MS: Was it ever that way?

I don't know. I think we all do the best we can. There is an enormous amount of work that goes into any artist that one represents. It goes way beyond sales. It's unimaginable. It's a curious business, sort of like being an agent, but it's much more than that. And I think that a lot of artists, especially young artists, think that they will get with a gallery that has a certain presence in the city and then, that's it. And it isn't necessarily it. You see, for a young artist being introduced, it could take two or three shows before anything happens. And that can run anywhere between six or nine years. That's a long wait for a return, for the artist and for the dealer.

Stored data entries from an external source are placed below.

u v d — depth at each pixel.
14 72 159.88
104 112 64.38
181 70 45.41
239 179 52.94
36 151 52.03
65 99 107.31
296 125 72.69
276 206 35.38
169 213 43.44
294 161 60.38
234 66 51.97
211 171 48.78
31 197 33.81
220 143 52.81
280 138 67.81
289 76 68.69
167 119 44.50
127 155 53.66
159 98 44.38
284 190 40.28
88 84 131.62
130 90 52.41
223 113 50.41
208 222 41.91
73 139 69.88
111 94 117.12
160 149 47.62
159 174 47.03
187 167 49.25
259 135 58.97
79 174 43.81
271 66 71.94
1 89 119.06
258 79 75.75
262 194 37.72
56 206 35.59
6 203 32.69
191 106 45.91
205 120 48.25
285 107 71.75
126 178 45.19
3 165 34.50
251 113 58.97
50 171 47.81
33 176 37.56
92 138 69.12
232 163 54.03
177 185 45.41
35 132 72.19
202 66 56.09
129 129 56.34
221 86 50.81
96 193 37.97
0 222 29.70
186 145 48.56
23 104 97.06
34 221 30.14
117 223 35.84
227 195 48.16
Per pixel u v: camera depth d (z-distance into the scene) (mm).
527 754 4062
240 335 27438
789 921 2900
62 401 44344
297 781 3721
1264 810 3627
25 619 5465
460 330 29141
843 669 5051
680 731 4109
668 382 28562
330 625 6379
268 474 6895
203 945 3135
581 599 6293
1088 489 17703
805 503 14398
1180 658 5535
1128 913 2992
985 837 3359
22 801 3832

MM: Thirty or forty years ago, for an artist to have his or her first show in their mid-forties wasn't unthought of.

No.

MM: It was actually more common. The idea was that you worked on your craft and your practice and then at some point you got good enough for a solo show at forty-five. Whereas now the mindset is...

You have a retrospective at forty-five. Or a second one. Isn't that funny. That is a big, big change. It really is. It's much too early. Did you see the film Basquiat? It's good. It's the 80s, that's what it is, it's just the 80s. It is something that could not exist today. With all the help in the world, it couldn't exist today. You couldn't take somebody, even with dreadlocks and being black and all of that, and push him into the position that he was pushed. There's no way to do it.

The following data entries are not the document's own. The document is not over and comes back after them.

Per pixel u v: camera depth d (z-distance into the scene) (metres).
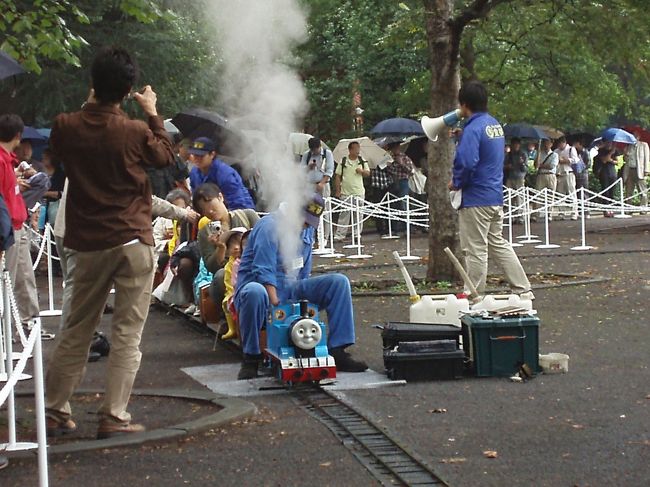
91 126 7.54
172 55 26.88
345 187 25.61
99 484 6.61
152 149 7.69
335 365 9.49
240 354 11.14
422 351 9.46
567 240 23.77
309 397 8.98
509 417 8.05
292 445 7.41
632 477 6.50
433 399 8.73
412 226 28.06
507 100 32.81
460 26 15.48
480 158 12.83
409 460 6.99
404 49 34.06
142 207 7.73
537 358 9.59
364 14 34.12
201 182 13.34
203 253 11.84
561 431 7.60
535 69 33.47
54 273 19.67
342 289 9.79
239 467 6.91
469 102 12.97
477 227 12.91
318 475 6.70
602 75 34.38
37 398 5.80
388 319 13.03
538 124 35.09
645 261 18.81
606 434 7.48
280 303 9.73
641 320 12.36
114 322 7.76
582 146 35.41
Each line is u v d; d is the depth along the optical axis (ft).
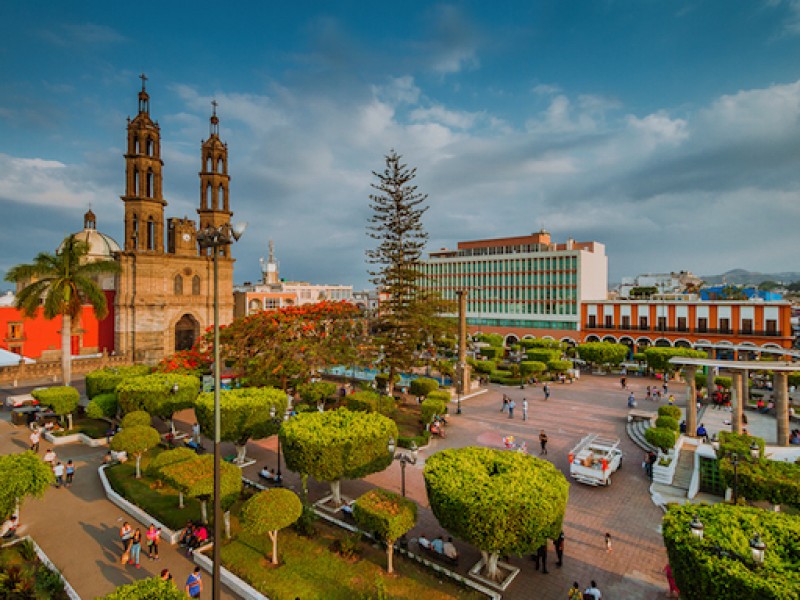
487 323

MS: If you were going to direct a film about an artist from the 60s, who would it be?

I'd be inclined to do John Altoon. Because he was an artist's artist from whom everybody stole. His palette, his words, everything. I mean they didn't steal them in a bad way. No, they just all sat at his knee, even though he was crazy. But they were all there, the artists from here, that is. He had this amazing touch, this way of drawing that rivaled Picasso. Such ease...he would just hold this thing and go. He made art believable to everybody, just by looking at him. You didn't even have to look at what he painted or drew. You just looked at him and that was believable, that was an artist.

MS: How do you define that term, artist's artist?

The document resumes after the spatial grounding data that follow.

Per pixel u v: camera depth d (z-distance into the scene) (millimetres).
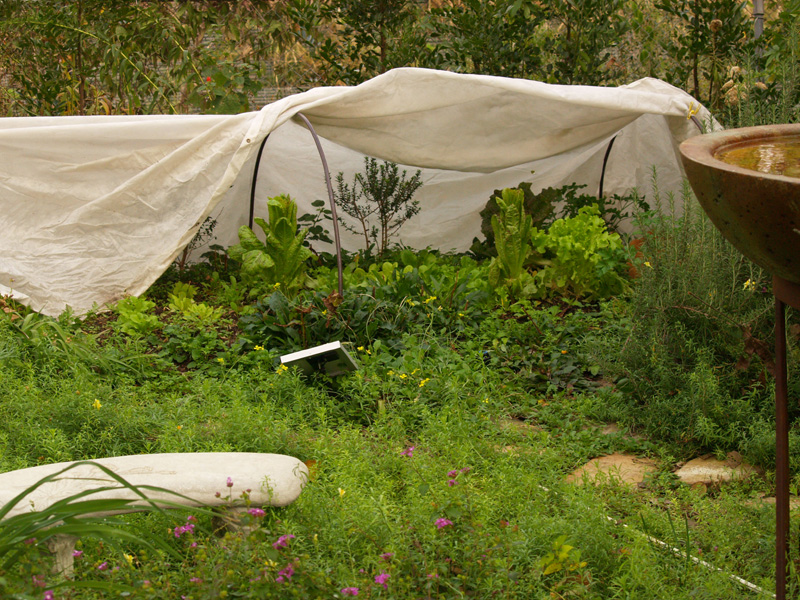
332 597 2172
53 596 2012
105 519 2498
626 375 4496
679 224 4855
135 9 8789
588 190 8484
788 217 1729
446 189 8359
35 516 2072
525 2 8367
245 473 2732
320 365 4625
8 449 3568
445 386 4504
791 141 2494
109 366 4859
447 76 6258
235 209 8109
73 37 9219
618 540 2828
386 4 9039
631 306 5285
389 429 4098
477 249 7836
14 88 9836
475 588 2377
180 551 2668
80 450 3645
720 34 8102
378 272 6664
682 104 6668
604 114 6852
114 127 6078
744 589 2611
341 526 2701
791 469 3646
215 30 9242
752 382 4223
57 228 6180
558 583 2506
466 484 2900
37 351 4840
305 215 7758
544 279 6699
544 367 5020
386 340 5320
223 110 8414
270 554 2201
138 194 6168
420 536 2586
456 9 8766
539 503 3094
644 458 4004
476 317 5883
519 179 8391
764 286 4344
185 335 5371
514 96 6625
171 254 6199
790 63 5379
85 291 6137
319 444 3598
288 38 9805
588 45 8680
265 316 5383
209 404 4230
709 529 3008
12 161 6184
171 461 2855
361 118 6586
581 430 4281
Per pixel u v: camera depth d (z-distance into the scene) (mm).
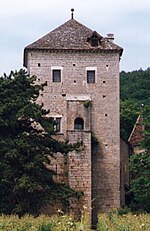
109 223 52312
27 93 70375
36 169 65375
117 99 84938
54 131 70000
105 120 84250
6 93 69438
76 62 85312
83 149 76688
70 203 74500
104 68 85500
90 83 85000
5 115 68125
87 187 76750
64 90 84625
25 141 66500
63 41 86312
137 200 77438
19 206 64312
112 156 83438
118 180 82875
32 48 84625
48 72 84938
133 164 76875
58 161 78125
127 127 131875
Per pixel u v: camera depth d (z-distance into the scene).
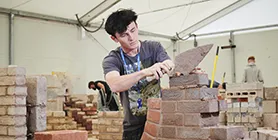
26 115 4.16
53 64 9.52
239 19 12.02
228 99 6.79
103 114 5.88
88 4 9.42
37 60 9.15
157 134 2.39
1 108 4.19
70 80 9.86
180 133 2.30
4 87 4.16
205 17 12.38
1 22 8.42
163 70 2.38
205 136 2.19
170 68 2.37
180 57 2.37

Somebody who the artists care for a lot and emulate and want to be in their presence. And even take their work. Kienholz used to take the drawings that Altoon threw away and keep them. You couldn't tell the difference between Irwin and Altoon, there were some paintings that were so similar. The palette, that joyous, kind of weird palette that ended up in Billy Al Bengston's hands--it's straight out of Altoon and then embellished. But he gave him the courage to do pinks and greens. Because at that time there was a Bay area school of painting that was really very prominent here and it looked like "real" art. It was brown and muddy and had brushes stuck in it...it was really crappy. I always hated it, though people really responded to it in a very serious manner. And then along came these crazy guys from Southern California with pink and orange colors and looking really different. When that work came to Paris at the modern museum in the 60s, at a big show, it was the most amazing thing in the world to see. This strange palette, plus Sam Francis and his primary colors, little works like this all over the walls of this museum. It was really beautiful. That largely came from Altoon. Also he was a personality. He just had so much going for him. He taught art at UCLA and at one time he took off all his clothes, right in class, and just ran out. They caught him running across the campus, naked, and then they put him away, locked him up in a state sanitarium.

MS: Is there a contemporary artist's artist?

I don't know. You would know that better than me.

MS: I don't know. My sense is that this period is just so diffuse that everything is thinned out, in a certain sense, so you don't have such singular personalities.

You don't have a sense of what's going on...and that's really calculated. I just have this sense of allowing all these other ideas to come in, like the music and the fashion and this and that, everything altogether, and let that be our art. All of it. I think that's nice.